Engracia Cruz-Reyes was a Filipino chef and entrepreneur. She was an active promoter of Filipino cuisine, especially through the restaurant chain she founded, The Aristocrat Restaurant.
Engracia Cruz developed her cooking skills at a young age, having to prepare the meals for her five younger siblings while her parents were out working for a living. In 1912, she married a young lawyer from her hometown, Alexander Reyes.
Cruz-Reyes in 1928 set up a small carinderia at Calle de Marques de Comillas in Ermita, Manila, naming her eatery Lapu-Lapu, primarily serving Filipino fare.
Her reputation as a cook had also grown due to the home dinners she had cooked for many of the leading political figures of the day, friends of her now-prominent husband. By 1936, Cruz-Reyes operated a mobile restaurant featuring a menu stacked with traditional Filipino dishes, which she named "The Aristocrat". Within two years, Cruz-Reyes opened a permanent restaurant at Dewey Boulevard in Manila. It remains one of the oldest restaurants in Manila.

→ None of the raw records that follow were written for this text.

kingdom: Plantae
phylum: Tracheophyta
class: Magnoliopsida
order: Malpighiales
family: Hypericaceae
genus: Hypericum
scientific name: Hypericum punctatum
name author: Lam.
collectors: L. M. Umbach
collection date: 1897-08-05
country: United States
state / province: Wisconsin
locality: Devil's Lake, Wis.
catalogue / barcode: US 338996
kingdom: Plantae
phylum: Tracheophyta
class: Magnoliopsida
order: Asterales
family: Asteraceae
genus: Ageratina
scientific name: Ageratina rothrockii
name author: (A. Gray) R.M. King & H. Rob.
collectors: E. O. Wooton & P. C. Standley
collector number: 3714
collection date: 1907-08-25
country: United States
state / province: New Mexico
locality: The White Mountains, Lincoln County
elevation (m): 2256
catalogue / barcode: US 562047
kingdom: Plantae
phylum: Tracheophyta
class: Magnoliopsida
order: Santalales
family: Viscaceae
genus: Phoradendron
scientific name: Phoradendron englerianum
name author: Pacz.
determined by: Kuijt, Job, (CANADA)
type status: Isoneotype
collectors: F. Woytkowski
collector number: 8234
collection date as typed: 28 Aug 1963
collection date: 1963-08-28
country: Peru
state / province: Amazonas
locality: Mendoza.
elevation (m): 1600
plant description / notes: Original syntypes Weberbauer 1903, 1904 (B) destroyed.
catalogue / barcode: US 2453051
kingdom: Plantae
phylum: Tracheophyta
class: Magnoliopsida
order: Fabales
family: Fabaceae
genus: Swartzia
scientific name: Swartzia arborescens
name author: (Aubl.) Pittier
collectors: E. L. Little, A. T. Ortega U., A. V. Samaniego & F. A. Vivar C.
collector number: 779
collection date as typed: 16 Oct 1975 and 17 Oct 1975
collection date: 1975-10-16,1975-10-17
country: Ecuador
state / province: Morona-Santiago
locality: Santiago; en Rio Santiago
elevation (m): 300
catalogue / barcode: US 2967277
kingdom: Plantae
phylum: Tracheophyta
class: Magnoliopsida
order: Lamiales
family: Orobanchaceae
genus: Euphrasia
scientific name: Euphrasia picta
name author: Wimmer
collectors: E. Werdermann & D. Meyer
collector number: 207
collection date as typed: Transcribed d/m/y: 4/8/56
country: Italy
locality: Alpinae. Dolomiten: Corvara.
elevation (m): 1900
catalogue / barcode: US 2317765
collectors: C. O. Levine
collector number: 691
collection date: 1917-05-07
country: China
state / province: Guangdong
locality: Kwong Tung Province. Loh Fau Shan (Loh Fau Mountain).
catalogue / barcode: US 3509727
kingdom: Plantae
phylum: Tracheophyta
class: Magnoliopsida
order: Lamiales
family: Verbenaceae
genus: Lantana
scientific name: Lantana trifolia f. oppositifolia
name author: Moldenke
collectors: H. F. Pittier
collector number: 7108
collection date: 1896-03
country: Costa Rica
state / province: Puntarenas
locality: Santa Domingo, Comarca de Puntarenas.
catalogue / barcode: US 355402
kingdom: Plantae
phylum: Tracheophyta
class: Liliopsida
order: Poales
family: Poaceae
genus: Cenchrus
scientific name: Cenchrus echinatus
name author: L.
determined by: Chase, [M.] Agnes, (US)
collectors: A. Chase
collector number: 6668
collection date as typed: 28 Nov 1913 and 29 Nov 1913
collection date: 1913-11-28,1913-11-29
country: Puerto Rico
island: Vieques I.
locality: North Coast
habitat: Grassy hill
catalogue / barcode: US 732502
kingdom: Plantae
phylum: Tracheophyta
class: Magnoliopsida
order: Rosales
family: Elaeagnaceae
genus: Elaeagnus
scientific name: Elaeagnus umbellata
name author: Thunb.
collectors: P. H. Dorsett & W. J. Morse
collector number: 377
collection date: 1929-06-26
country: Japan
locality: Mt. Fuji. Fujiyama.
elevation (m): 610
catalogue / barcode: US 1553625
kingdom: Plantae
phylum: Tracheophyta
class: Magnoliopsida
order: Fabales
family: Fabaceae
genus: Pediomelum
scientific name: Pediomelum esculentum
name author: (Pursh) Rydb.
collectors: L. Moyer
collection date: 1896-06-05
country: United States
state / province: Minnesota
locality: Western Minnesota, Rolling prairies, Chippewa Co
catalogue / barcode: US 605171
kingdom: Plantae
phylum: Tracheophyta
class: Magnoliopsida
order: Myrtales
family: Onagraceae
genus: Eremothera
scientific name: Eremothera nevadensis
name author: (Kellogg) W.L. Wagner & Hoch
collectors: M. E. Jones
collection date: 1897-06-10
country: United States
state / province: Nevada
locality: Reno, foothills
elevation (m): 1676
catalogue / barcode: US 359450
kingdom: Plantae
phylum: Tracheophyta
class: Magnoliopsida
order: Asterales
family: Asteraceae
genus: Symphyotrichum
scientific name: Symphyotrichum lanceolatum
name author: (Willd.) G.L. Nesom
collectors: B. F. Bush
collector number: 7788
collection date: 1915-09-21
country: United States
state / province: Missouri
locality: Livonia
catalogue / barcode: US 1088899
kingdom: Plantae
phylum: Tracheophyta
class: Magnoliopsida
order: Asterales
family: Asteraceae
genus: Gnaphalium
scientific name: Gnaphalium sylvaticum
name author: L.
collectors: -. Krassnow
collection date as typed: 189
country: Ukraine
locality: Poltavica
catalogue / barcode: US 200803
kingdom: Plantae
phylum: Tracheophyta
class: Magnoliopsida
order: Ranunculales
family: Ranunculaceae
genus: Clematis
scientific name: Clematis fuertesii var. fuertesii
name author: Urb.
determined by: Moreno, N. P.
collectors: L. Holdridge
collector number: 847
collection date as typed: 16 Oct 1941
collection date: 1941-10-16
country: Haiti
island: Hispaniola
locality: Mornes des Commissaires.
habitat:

The choice of name was ironic and pointed, for during that period, Filipino cuisine was not considered as appropriate fare in the homes of the Filipino elite. The popularity of Aristocrat helped usher a renewed popularity of Filipino cuisine, a reputation Cruz-Reyes enhanced by her insistence of serving such dishes in the dinners she was often called to cater at Malacanang Palace.